Teach this topic by framing ethics as a negotiation between competing values rather than a set of rules. Avoid presenting corporations as monolithic villains or heroes; instead, use case studies to reveal how incentives drive behaviors that can be reshaped by policy and consumer pressure. Research shows students retain ethical reasoning better when they see how small changes in rules alter outcomes.

Successful learning shows when students can weigh evidence against ethical priorities and articulate policy solutions that balance economic, social, and environmental goals. They should move from stating problems to proposing justified actions, using data and stakeholder perspectives to support their views.


Watch Out for These Misconceptions

  • During the Case Study Rotation activity, watch for students who assume all corporate impacts are negative.

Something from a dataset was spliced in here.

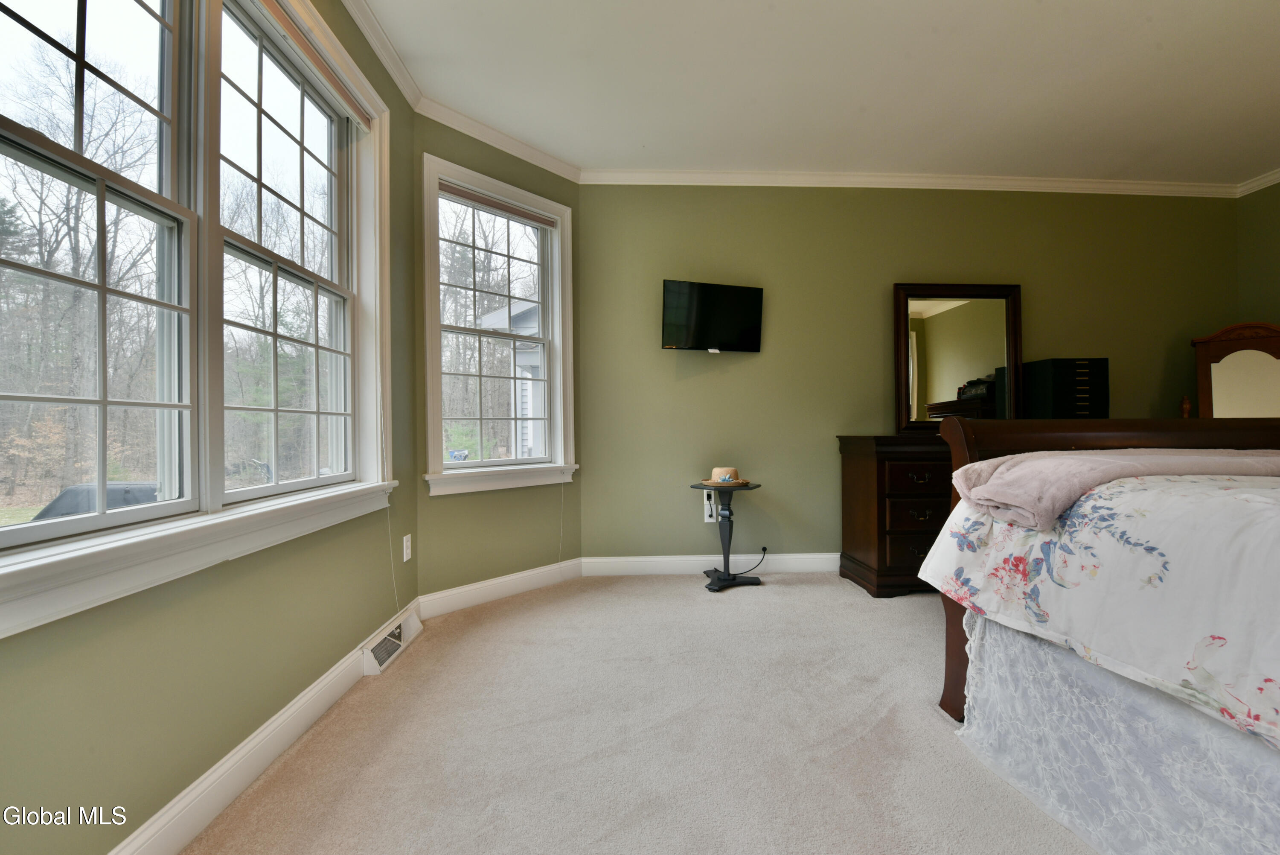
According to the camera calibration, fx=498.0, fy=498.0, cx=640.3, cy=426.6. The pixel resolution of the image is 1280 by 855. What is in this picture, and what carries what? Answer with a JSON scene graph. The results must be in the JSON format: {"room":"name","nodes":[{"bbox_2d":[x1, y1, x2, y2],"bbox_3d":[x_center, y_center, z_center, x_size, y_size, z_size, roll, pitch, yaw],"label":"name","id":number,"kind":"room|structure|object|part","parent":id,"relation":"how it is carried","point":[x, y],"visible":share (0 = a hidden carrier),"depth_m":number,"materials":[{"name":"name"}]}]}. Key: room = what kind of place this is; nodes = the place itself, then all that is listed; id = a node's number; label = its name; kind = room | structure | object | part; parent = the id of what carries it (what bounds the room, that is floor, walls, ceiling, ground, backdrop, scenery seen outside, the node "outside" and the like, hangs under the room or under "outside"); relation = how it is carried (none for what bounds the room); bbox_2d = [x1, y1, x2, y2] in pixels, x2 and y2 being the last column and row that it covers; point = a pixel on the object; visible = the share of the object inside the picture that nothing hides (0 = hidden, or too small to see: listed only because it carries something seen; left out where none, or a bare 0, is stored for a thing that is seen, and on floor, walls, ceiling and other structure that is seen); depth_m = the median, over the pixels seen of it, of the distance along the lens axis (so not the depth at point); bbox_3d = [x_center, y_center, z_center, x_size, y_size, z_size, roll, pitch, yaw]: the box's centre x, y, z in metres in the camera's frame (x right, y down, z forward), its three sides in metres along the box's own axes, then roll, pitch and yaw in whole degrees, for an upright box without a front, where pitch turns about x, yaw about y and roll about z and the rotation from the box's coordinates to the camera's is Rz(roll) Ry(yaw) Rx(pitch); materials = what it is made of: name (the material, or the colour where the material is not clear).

    Use the shared case study template to guide students to identify both benefits and harms, then require them to calculate a net impact score before forming conclusions.

  • During the Role-Play: Stakeholder Negotiation activity, watch for students who treat ethics as a single fixed position.

    Have them revisit their opening statements after hearing other perspectives and require them to revise one claim based on evidence from the simulation.

  • During the Policy Pitch: Individual Proposals activity, watch for students who propose broad ethical ideals without addressing feasibility.

    Redirect them to the UK context and ask them to justify their policy with reference to specific legal mechanisms or economic data.